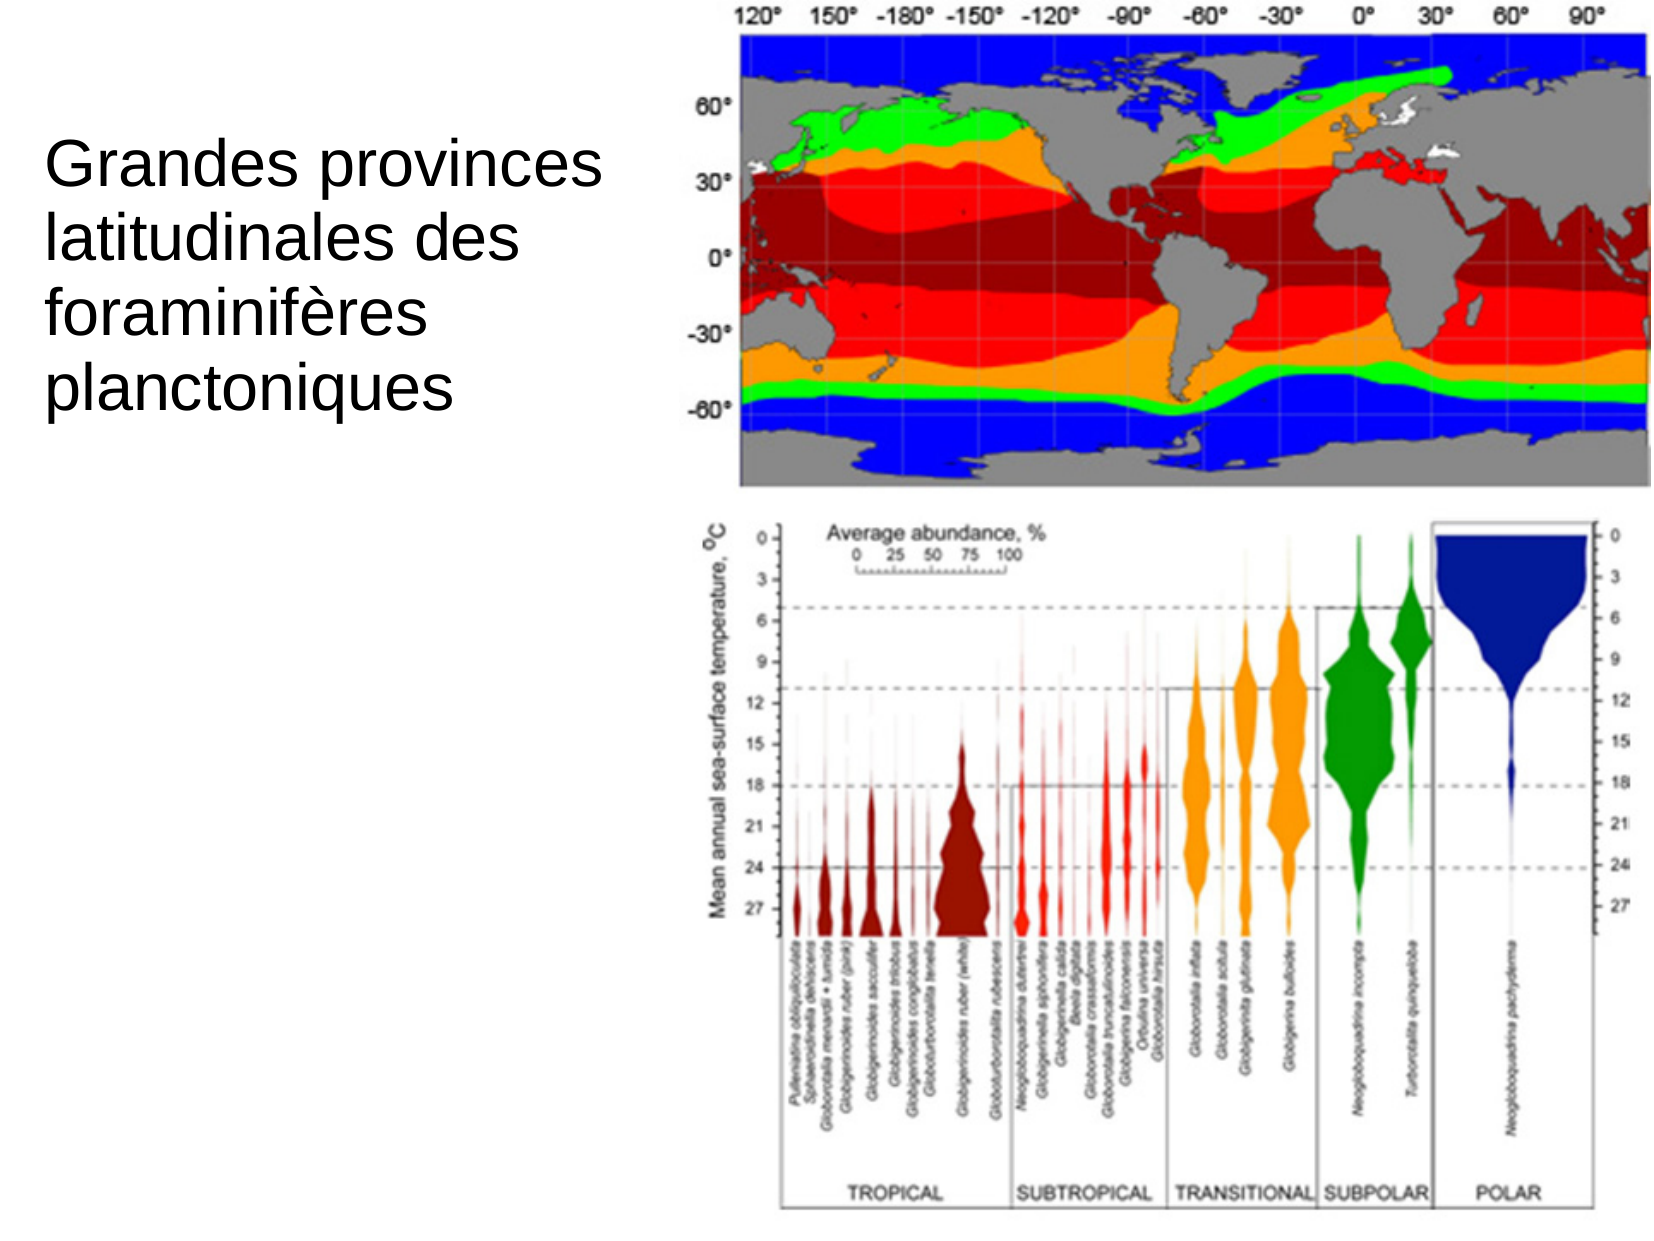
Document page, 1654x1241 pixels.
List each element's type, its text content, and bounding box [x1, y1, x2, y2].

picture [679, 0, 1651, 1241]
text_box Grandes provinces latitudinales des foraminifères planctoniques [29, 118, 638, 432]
===
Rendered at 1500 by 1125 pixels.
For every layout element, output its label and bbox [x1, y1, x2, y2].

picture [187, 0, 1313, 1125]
===
- _Work to complete_: Please convert the lines starting at the one containing "Rendered at 1500 by 1125 pixels." and ending at the one containing "picture [187, 0, 1313, 1125]" into a Markdown table with the columns Row and Entry line, leaving out blank lines.

- _Task output_:
| Row | Entry line |
|---|---|
| 1 | Rendered at 1500 by 1125 pixels. |
| 2 | For every layout element, output its label and bbox [x1, y1, x2, y2]. |
| 3 | picture [187, 0, 1313, 1125] |